この「僧帽弁腱索断裂症」は突然発症することもありますが、「僧帽弁逸脱症」から進展する場合が多いようです。痩せ型の若い人によく見られる弁膜症で、生まれつき僧帽弁とそれを支える腱索が華奢なため、左心室が収縮して大動脈に血液を送り出す際に、本来きちんと閉鎖してないといけない僧帽弁が緩んで、左心房側に膨隆してしまい、弁尖の間に隙間が生じて左心房へ血液の逆流が起きます。逆流を伴わない軽症のこともあります。特徴的な聴診所見がありますので、多くは健康診断の際に耳の良い(聴診能力の高い)先生に出会えると、診断されます。ほとんどは一生何もトラブルを起こさずに過ごせるのですが、心臓は1日平均10万回収縮と拡張を繰り返しており、弁にかかる荷重はかなりのものです。

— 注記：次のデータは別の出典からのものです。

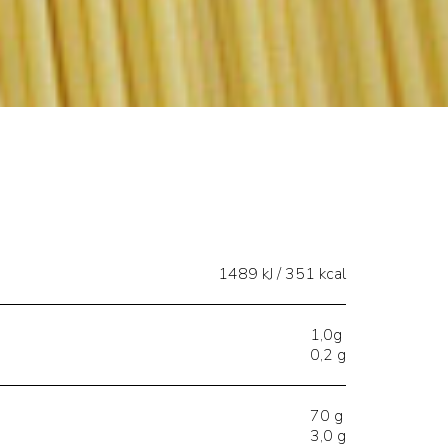
1489 kJ / 351 kcal
1,0g
0,2 g
70 g
3,0 g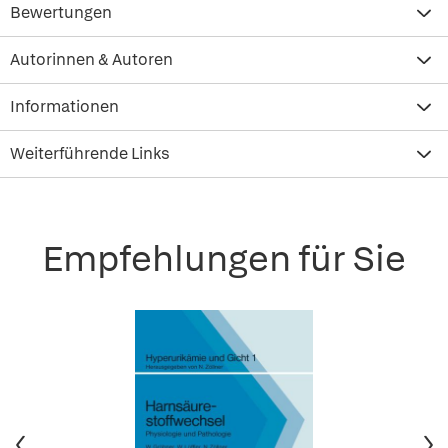
Bewertungen
Autorinnen & Autoren
Informationen
Weiterführende Links
Empfehlungen für Sie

パラシュートのロープのように弁を支える腱索ですので、年齢とともに次第に劣化し、途中でプツンと断裂することがありえます。断裂する部位、本数によっても異なりますが、閉鎖不全症が悪化します。普通に生活していても起こりえますし、何か重いものを持ち上げたり、息張った時などに弁に圧がかかって断裂することもあります。一般的には健康診断で見つかるような、聴診で異常が出るほどの僧帽弁逸脱症の場合には、まずは一度心エコー検査を受けます。あとはその程度によって、半年から1年ごとに定期的に検査を繰り返し変化がないかどうかチェックしてもらい、悪化の兆候が見られれば対応することになります。最近では、僧帽弁形成術や切れた腱索を修復する低侵襲手術が進歩しており、あまり病状がひどくなる前に手術をする傾向になっています。前述の40歳台の男性も、以前から僧帽弁逸脱症を持っていた方かもしれません。定期チェックをしていれば、心不全を合併するほどの重症の「僧帽弁腱索断裂症」を起こす前に対処できたかもしれません。とにかく早期診断、早期治療が大事です。